In this work, an approach to general bivariate Appell polynomial sequences based on elementary matrix calculus has been proposed.

This approach, which is new in the literature [3,22,24,27,28], generated a systematic, simple theory. It is in perfect analogy with the theory in the univariate case (see [19] and the references therein). Moreover, our approach provided new results such as recurrence formulas and related differential equations and determinant forms. The latter are useful both for numerical calculations and for theoretical results, such as combinatorial identities and biorthogonal systems of linear functionals and polynomials. In particular, after some definitions, the generating function for a general bivariate Appell sequence is given. Then matricial forms are considered, based on the so called elementary bivariate Appell polynomial sequences.

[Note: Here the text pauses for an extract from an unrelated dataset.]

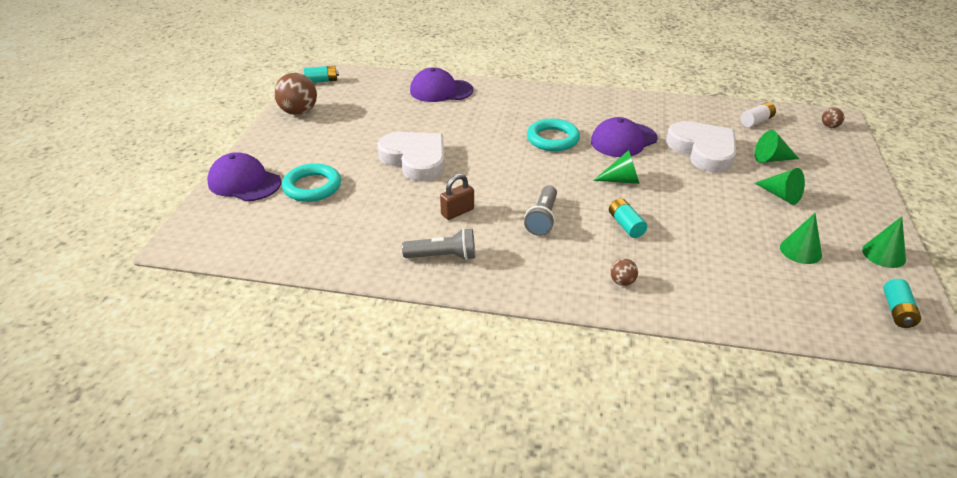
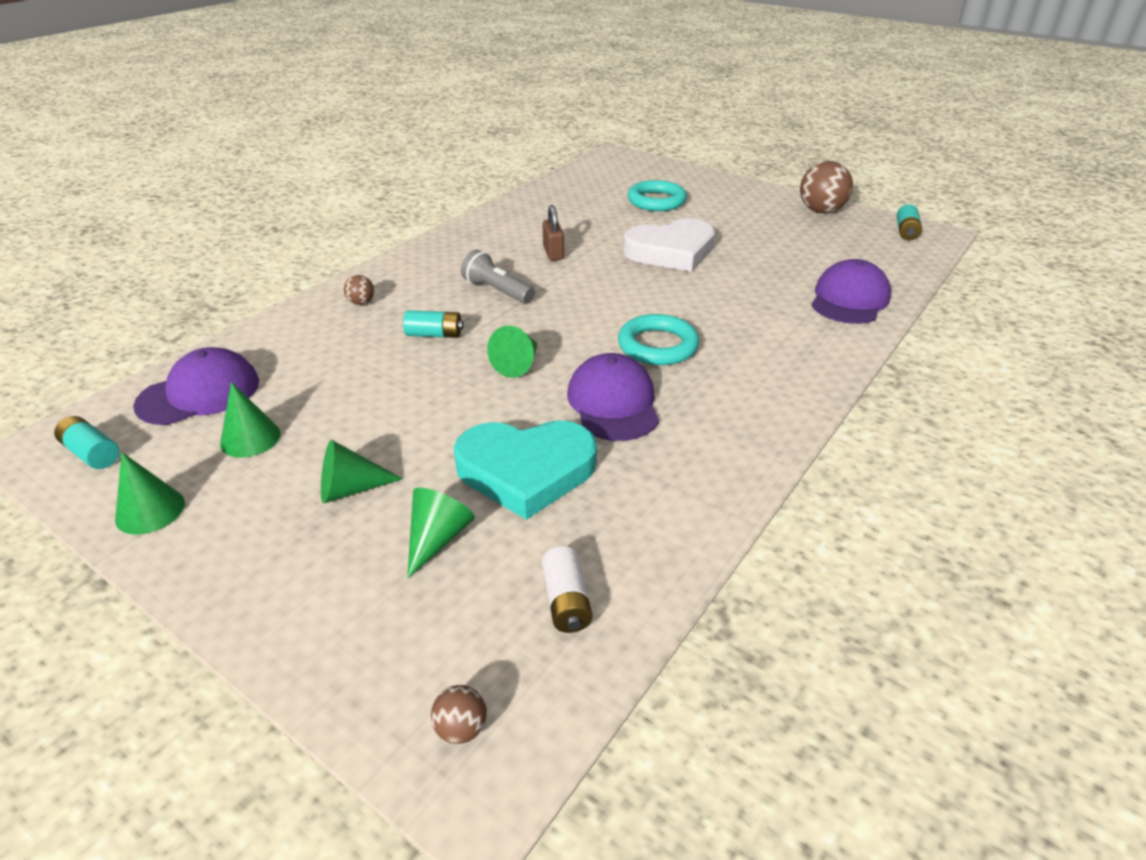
camera: 115 degrees right, 0 degrees up
purple cap [207,152,281,201] -> purple cap moved to [133,347,259,425]
grey flashlight [402,228,475,260] -> none
white heart [666,121,736,172] -> turquoise heart [453,420,597,520]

These forms provide three recurrence relations and the related determinant forms. Differential definitions and recurrence relations generate differential equations. For completeness of discussion the multiplicative and derivatives differential operators are hinted. A linear functional on ${\mathcal{S}}_n=\mathrm{span}\left\{p_0,\cdots ,p_n|n\in \mathrm{I}\mathrm{N}\right\}$ is considered. It generates a general bivariate Appell sequence. Hence, an interesting theorem on representation for any polynomial belonging to ${\mathcal{S}}_n$ is established. Finally, some examples of general bivariate Appell sequences are given.

Further developments are possible. In particular, the extension of the considered linear functional to a suitable class of bivariate real functions and the related Appell interpolant polynomial. These interpolant polynomials can be applied not only as an approximant of a function, but also to generate new cubature and summation formulas. It would also be interesting to consider the bivariate generating functions for polynomials.